UBC Civil Engineering is pleased to welcome Dr. Nimish Pujara as an Associate Professor, bringing internationally recognized expertise in environmental fluid mechanics and the transport of particles in coastal environments. His research focuses on how the motion of particles—ranging from sediment and plastic pollution to plankton—shapes the sustainability, health, and resilience of coastal ecosystems.
Dr. Pujara’s work tackles one of the most complex challenges in coastal engineering: accurately predicting how waves influence the transport, suspension, and deposition of particles. His lab examines fundamental processes with applications that extend from improving models of beach sediment movement to understanding how wave action drives the accumulation of plastic pollution, and how particle size and shape affect settling speeds in wavy conditions. These insights inform sustainable coastal management, pollution mitigation, and ecosystem protection.
Dr. Pujara earned his undergraduate and master’s degrees in Engineering at the University of Cambridge, and his doctorate in Civil and Environmental Engineering at Cornell University. He later held a postdoctoral research and teaching position in the Department of Civil and Environmental Engineering at UC Berkeley before joining the faculty at the University of Wisconsin–Madison. His contributions to environmental fluid mechanics have been recognized with the National Academies Gulf Research Program’s Early-Career Fellowship and the National Science Foundation’s CAREER Award.

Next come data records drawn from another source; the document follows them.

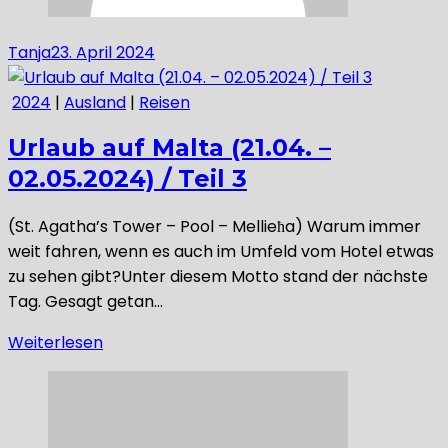
Tanja
23. April 2024
2024
|
Ausland
|
Reisen
Urlaub auf Malta (21.04. –
02.05.2024) / Teil 3
(St. Agatha’s Tower – Pool – Mellieħa) Warum immer
weit fahren, wenn es auch im Umfeld vom Hotel etwas
zu sehen gibt?Unter diesem Motto stand der nächste
Tag. Gesagt getan…
Weiterlesen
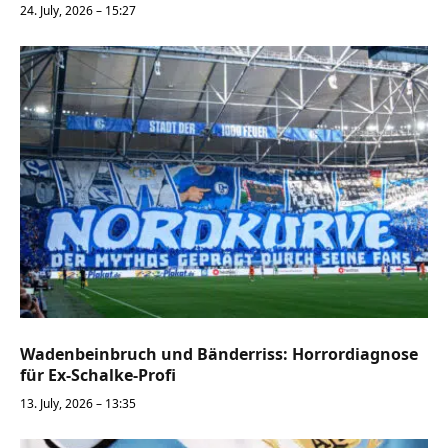
24. July, 2026 – 15:27
Wadenbeinbruch und Bänderriss: Horrordiagnose
für Ex-Schalke-Profi
13. July, 2026 – 13:35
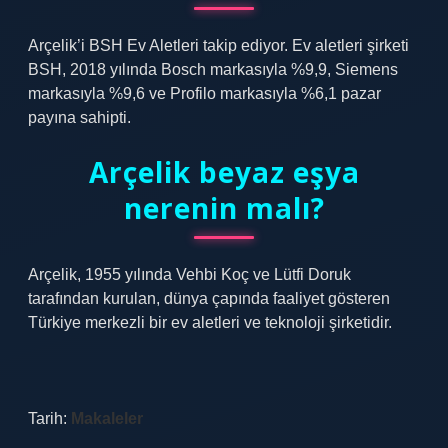
Arçelik’i BSH Ev Aletleri takip ediyor. Ev aletleri şirketi
BSH, 2018 yılında Bosch markasıyla %9,9, Siemens
markasıyla %9,6 ve Profilo markasıyla %6,1 pazar
payına sahipti.
Arçelik beyaz eşya
nerenin malı?
Arçelik, 1955 yılında Vehbi Koç ve Lütfi Doruk
tarafından kurulan, dünya çapında faaliyet gösteren
Türkiye merkezli bir ev aletleri ve teknoloji şirketidir.
Tarih:
Makaleler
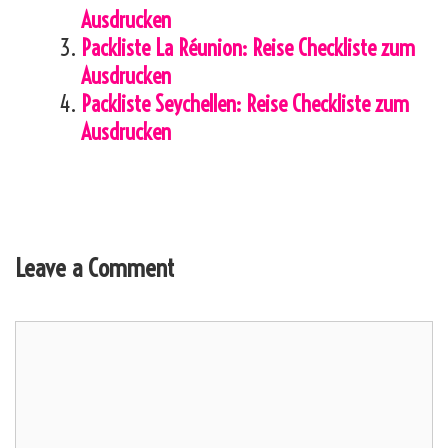
Ausdrucken
Packliste La Réunion: Reise Checkliste zum
Ausdrucken
Packliste Seychellen: Reise Checkliste zum
Ausdrucken
Leave a Comment
Comment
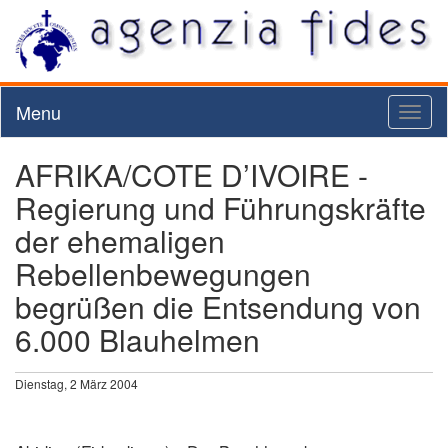
Menu
Toggl
naviga
AFRIKA/COTE D’IVOIRE -
Regierung und Führungskräfte
der ehemaligen
Rebellenbewegungen
begrüßen die Entsendung von
6.000 Blauhelmen
Dienstag, 2 März 2004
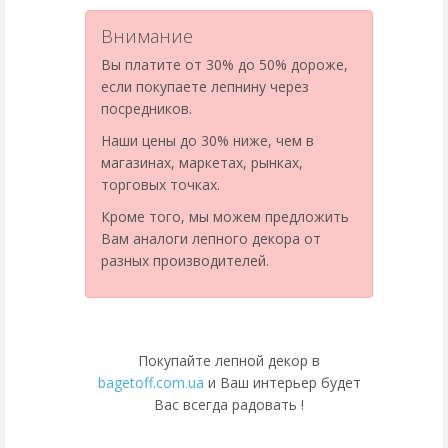
Внимание
Вы платите от 30% до 50% дороже,
если покупаете лепнину через
посредников.
Наши цены до 30% ниже, чем в
магазинах, маркетах, рынках,
торговых точках.
Кроме того, мы можем предложить
Вам аналоги лепного декора от
разных производителей.
Покупайте лепной декор в
bagetoff.com.ua
и Ваш интерьер будет
Вас всегда радовать !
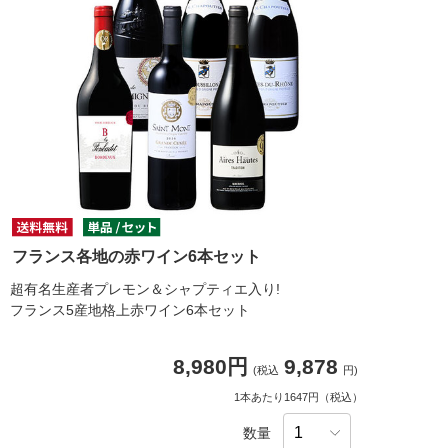
フランス各地の赤ワイン6本セット
超有名生産者プレモン＆シャプティエ入り!
フランス5産地格上赤ワイン6本セット
8,980円
9,878
(税込
円)
1本あたり1647円（税込）
数量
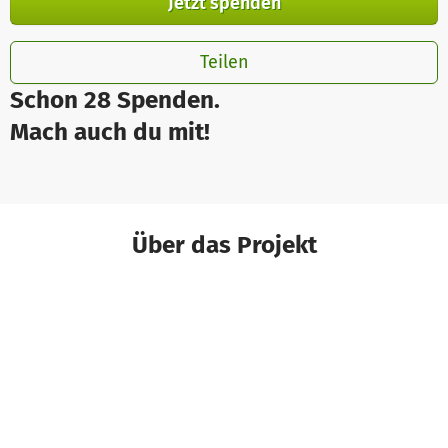
Jetzt spenden
Teilen
Schon 28 Spenden.
Mach auch du mit!
Über das Projekt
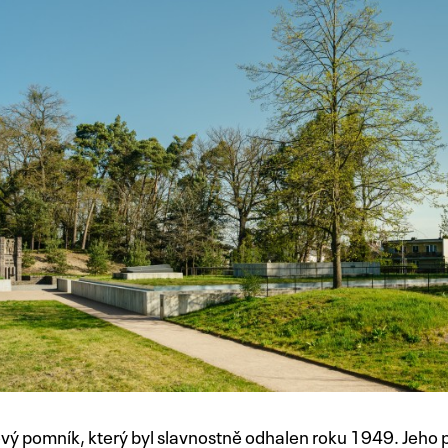
vý pomník, který byl slavnostně odhalen roku 1949. Jeho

His research interests span environmental and geophysical fluid dynamics, coastal engineering and oceanography, biological fluid mechanics, sediment transport, marine debris and plastic pollution, particle-laden flows, flow-biota interactions, ice–ocean interactions, and coastal ecosystem management.
“We are delighted to welcome Dr. Pujara to our department,” says Dr. Bernard Laval, Department Head of UBC Civil Engineering. “His research in coastal processes not only deepens our scientific understanding but also has direct implications for addressing global challenges related to climate change, pollution, and coastal resilience.”